Speaking during a mid-year review for JPAG stakeholders who included some beneficiaries of the programme, UNFPA Technical Adviser on Sexual and Reproductive Health Services Dr. Chris Oyeyipo said iinvestments in young people will pay great dividends in a better future for all. 

He explained that the JPAG adopts a holistic and integrated approach to solving a myriad of challenges faced by adolescent girls in Malawi and that implementing partners are encouraged to implement activities in an integrated approach, not as competitors but complimentary.

 “At the end of the day, we would like to continue seeing one adolescent girl benefiting from more than two of the available interventions. This is the critical aspect of this programme as we would like to understand the most effective combination of programme delivery. This is where it is important for the programme to ensure that all implementing partners have the same entry point to the beneficiaries; girls’ only youth clubs established by the Ministry of Youth and the NGOs that are working on JPAG,” said Dr. Oyeyipo.

He also encouraged implementing partners to improve the coordination mechanisms, monitoring and reporting at district level. Let’s discuss, at this meeting, on how best this can be done.

“The success of this programme will only be visible if we follow up on what is happening on the success stories that we have and take them to scale. We have a responsibility to forge the future with young people, advance rights for girls so that they partake in all levels of the country’s development and benefit from all its resources.

Dr. Oyeyipo said the voices of youth should be heard in meetings within the communities, in schools, in youth clubs, in government, within the United Nations and among development partners. “My colleagues and I in UNFPA, WHO, UNESCO and UNICEF and in the United Nations as a whole, are committed to advancing the right to sexual and reproductive health, and advancing gender equality because we believe that everyone counts,” he said.

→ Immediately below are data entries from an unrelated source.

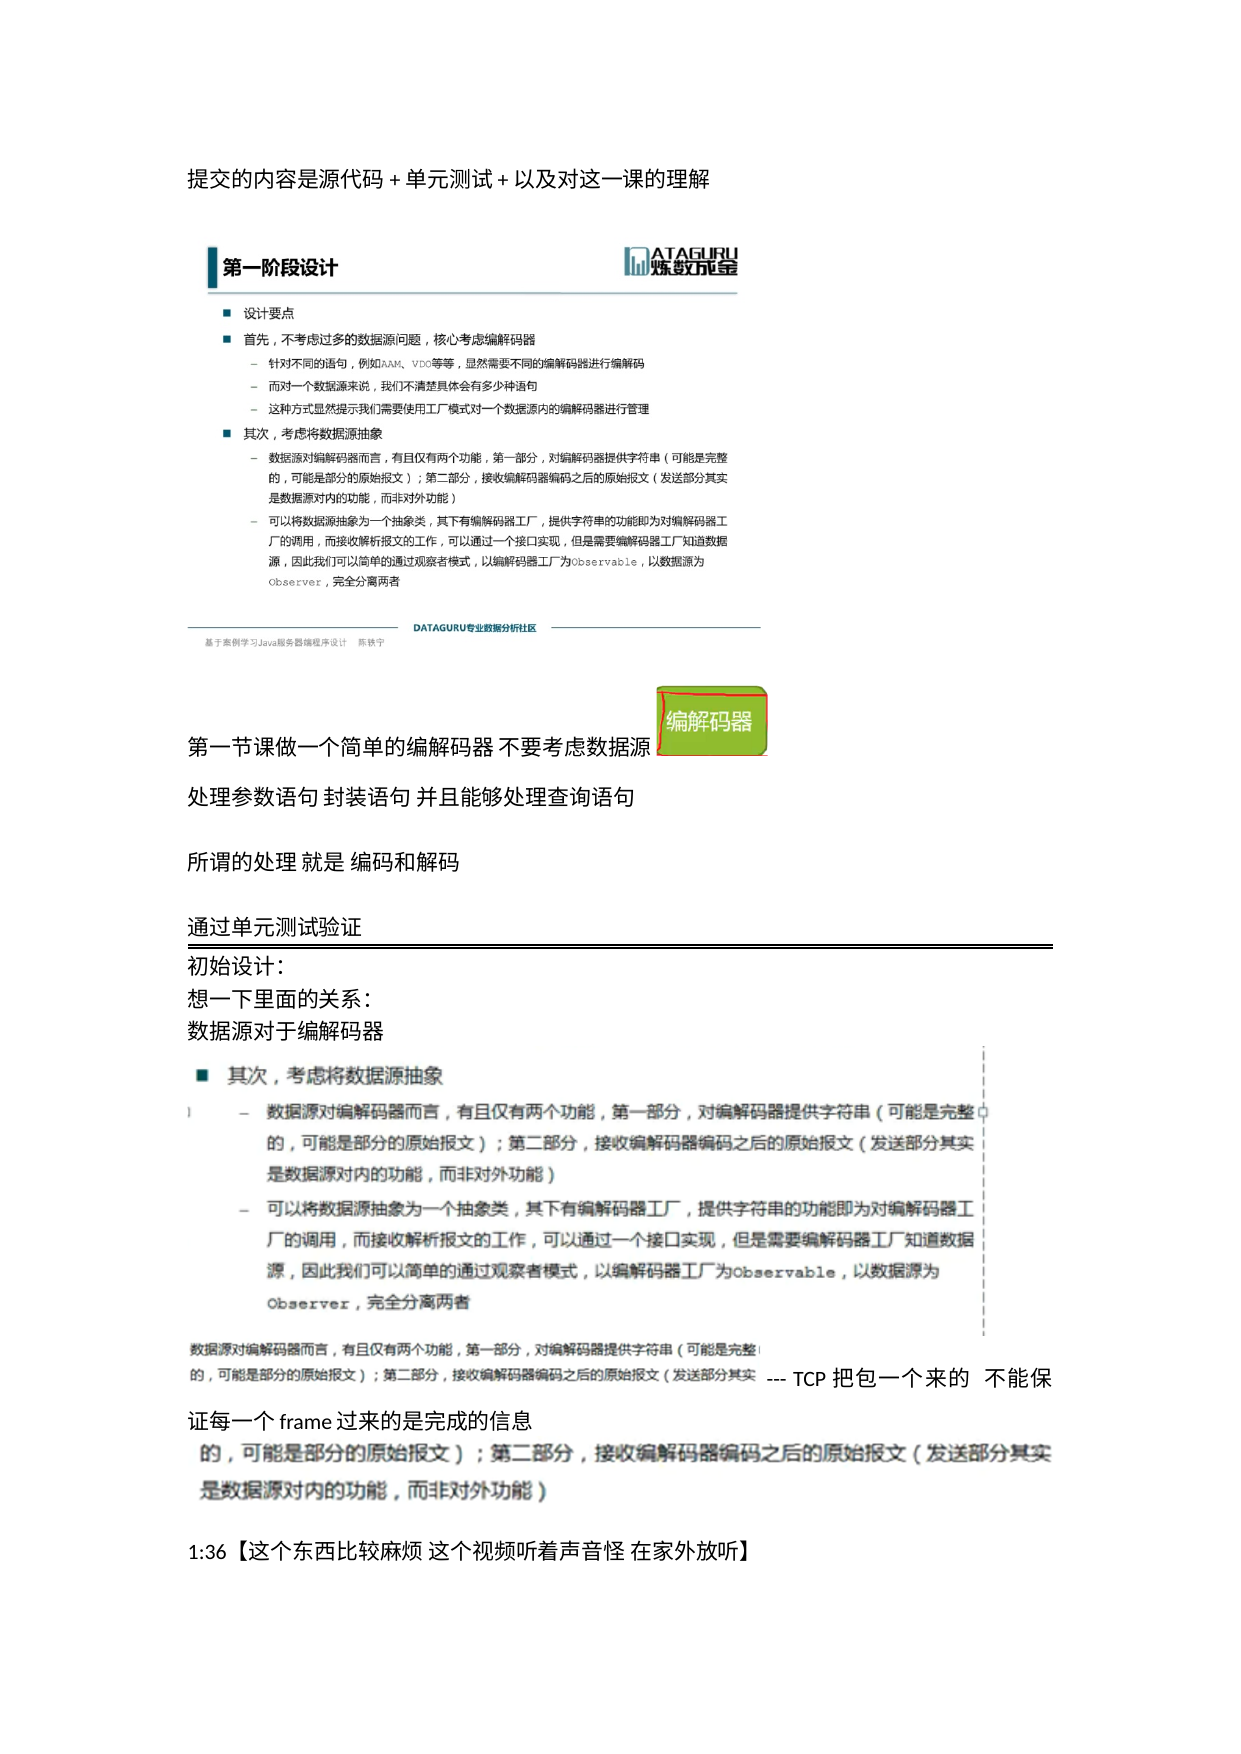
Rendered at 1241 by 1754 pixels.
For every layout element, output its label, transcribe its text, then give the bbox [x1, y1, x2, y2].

picture [187, 1436, 1053, 1505]
text 1:36【这个东西比较麻烦 这个视频听着声音怪 在家外放听】 [187, 1534, 1053, 1566]
text 数据源对于编解码器 [187, 1014, 1053, 1046]
text 通过单元测试验证 [187, 909, 1053, 949]
text 想一下里面的关系： [187, 981, 1053, 1014]
picture [187, 1338, 761, 1387]
text --- TCP把包一个来的 不能保证每一个frame过来的是完成的信息 [187, 1339, 1053, 1436]
picture [187, 1046, 994, 1336]
text 所谓的处理 就是 编码和解码 [187, 844, 1053, 877]
text 初始设计： [187, 949, 1053, 981]
picture [656, 682, 768, 756]
text 第一节课做一个简单的编解码器 不要考虑数据源 [187, 682, 1053, 779]
text 提交的内容是源代码 + 单元测试 + 以及对这一课的理解 [187, 162, 1053, 194]
text 处理参数语句 封装语句 并且能够处理查询语句 [187, 779, 1053, 812]
picture [187, 227, 761, 657]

The UNFPA expert also said youth participation in matters of national interest is a matter of human rights and it is also a matter of being effective at addressing the challenges that we face as humanity.  “When societies embrace youth as partners, we improve our chances of finding solutions to our most pressing problems,” said Dr. Oyeyipo.

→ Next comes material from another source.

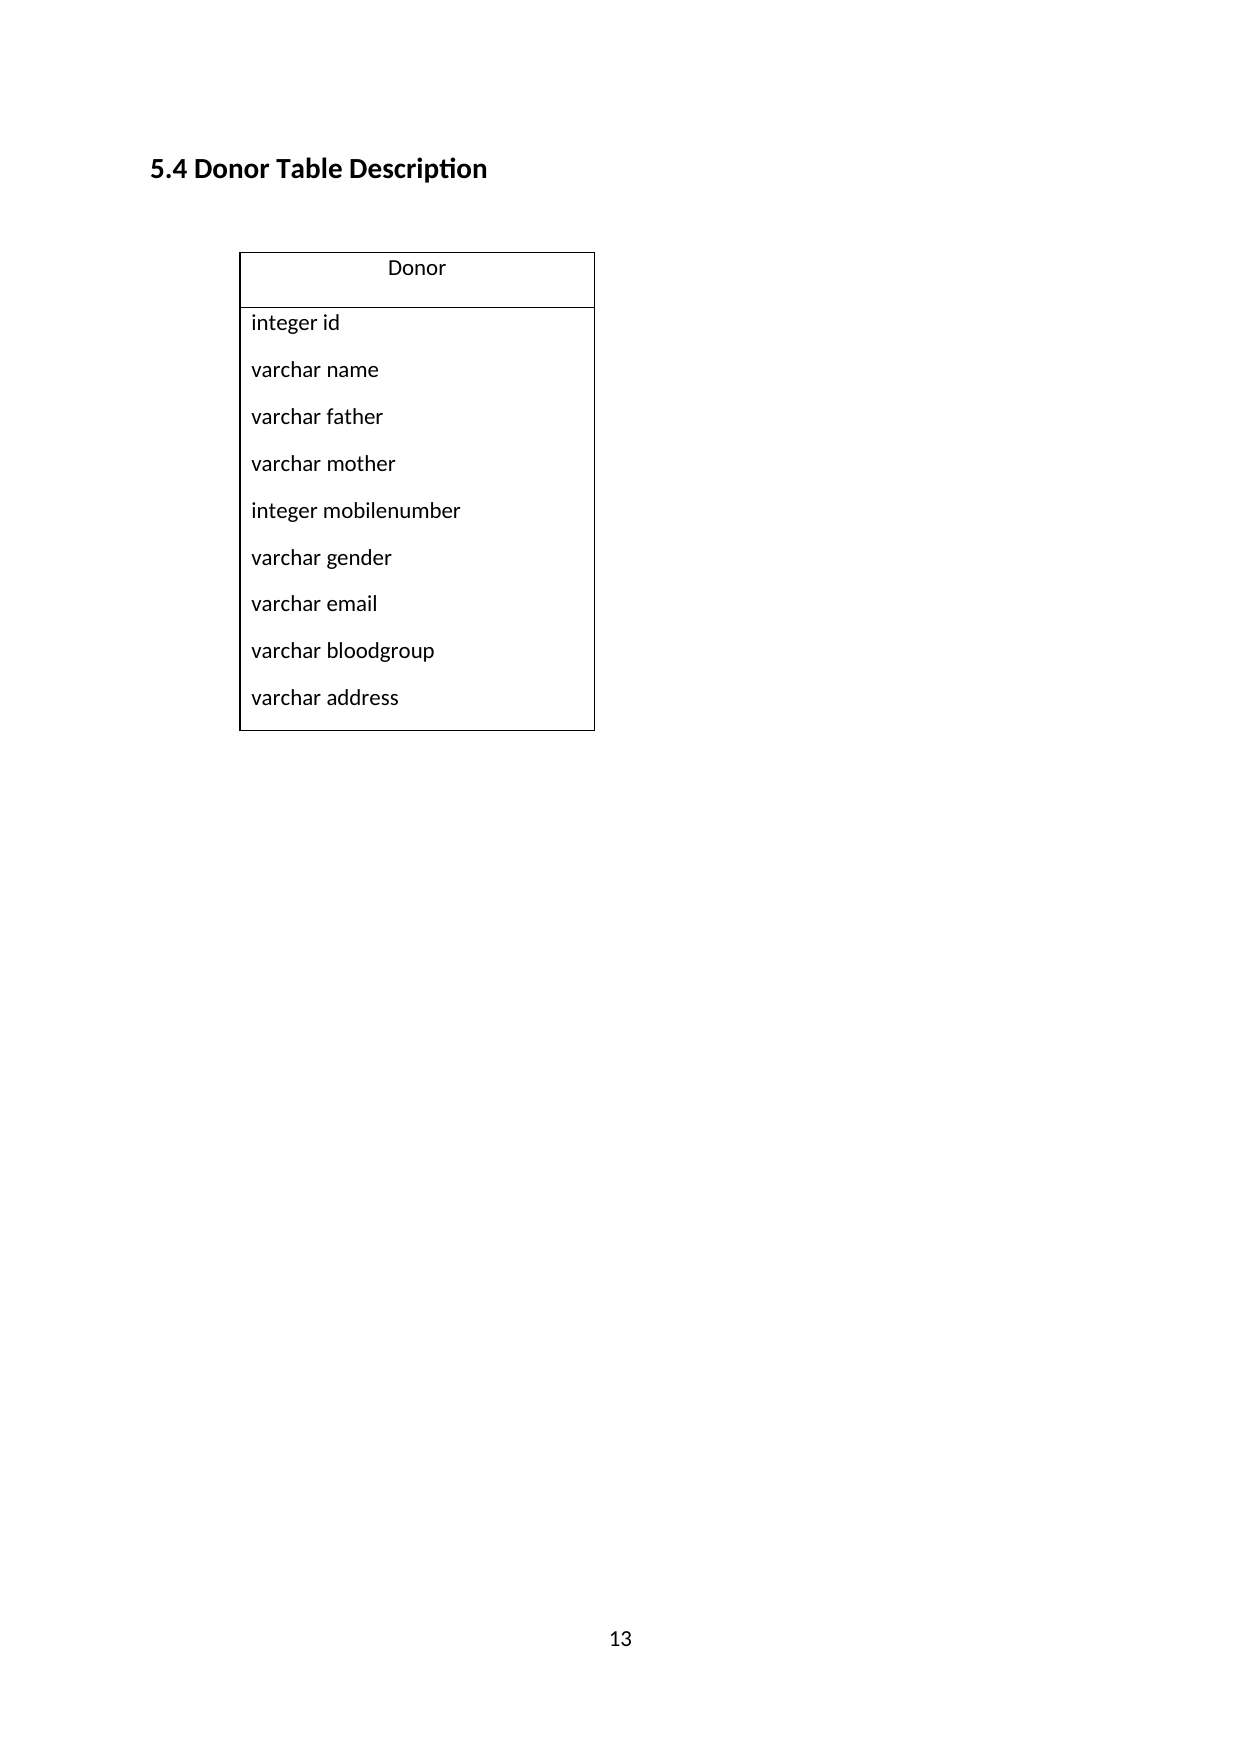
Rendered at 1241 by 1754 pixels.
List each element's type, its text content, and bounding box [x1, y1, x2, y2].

text 5.4 Donor Table Description [150, 150, 1090, 186]
table_cell integer id varchar name varchar father varchar mother integer mobilenumber varchar gender varchar email varchar bloodgroup varchar address [241, 308, 594, 730]
table_header Donor [241, 253, 594, 307]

And speaking at the same review meeting Principal Secretary for Youth and Sports Mr. Justin Saidi acknowledged the efforts that are being done by the stakeholders in the JPAG programme towards improving the lives of adolescent girls.

“Interventions in education, youth participation and gender-based violence are contributing towards the uplifting of lives of adolescent girls and the programme has facilitated collaboration among stakeholder which is one assurance for its sustainability,” said Mr. Saidi.

He acknowledged the financial support of the Royal Norwegian Embassy and the technical support from the UN agencies.

A representative from the Royal Norwegian Embassy Ms. Lugede Chiumia said at the review meeting that addressing challenges the girl child faces in Malawi would break the\ cycle of poverty in Malawi.

“There is need to utilise the opportunity of the election period as a platform to empower adolescent girls to be leaders and advocates,” said Ms. Chimera.

Through financing a range of activities, the JPAG addresses adolescent girls’ education attendance, increasing awareness and empowering girls to meaningfully participate in development activities in Malawi, support the consolidation of access to sexual and reproductive health services and protect adolescent girls from all forms of gender based violence, abuse exploitation and ensure that girls who experience violence receive prompt medical, psychosocial and legal aid services through strengthening protection mechanisms.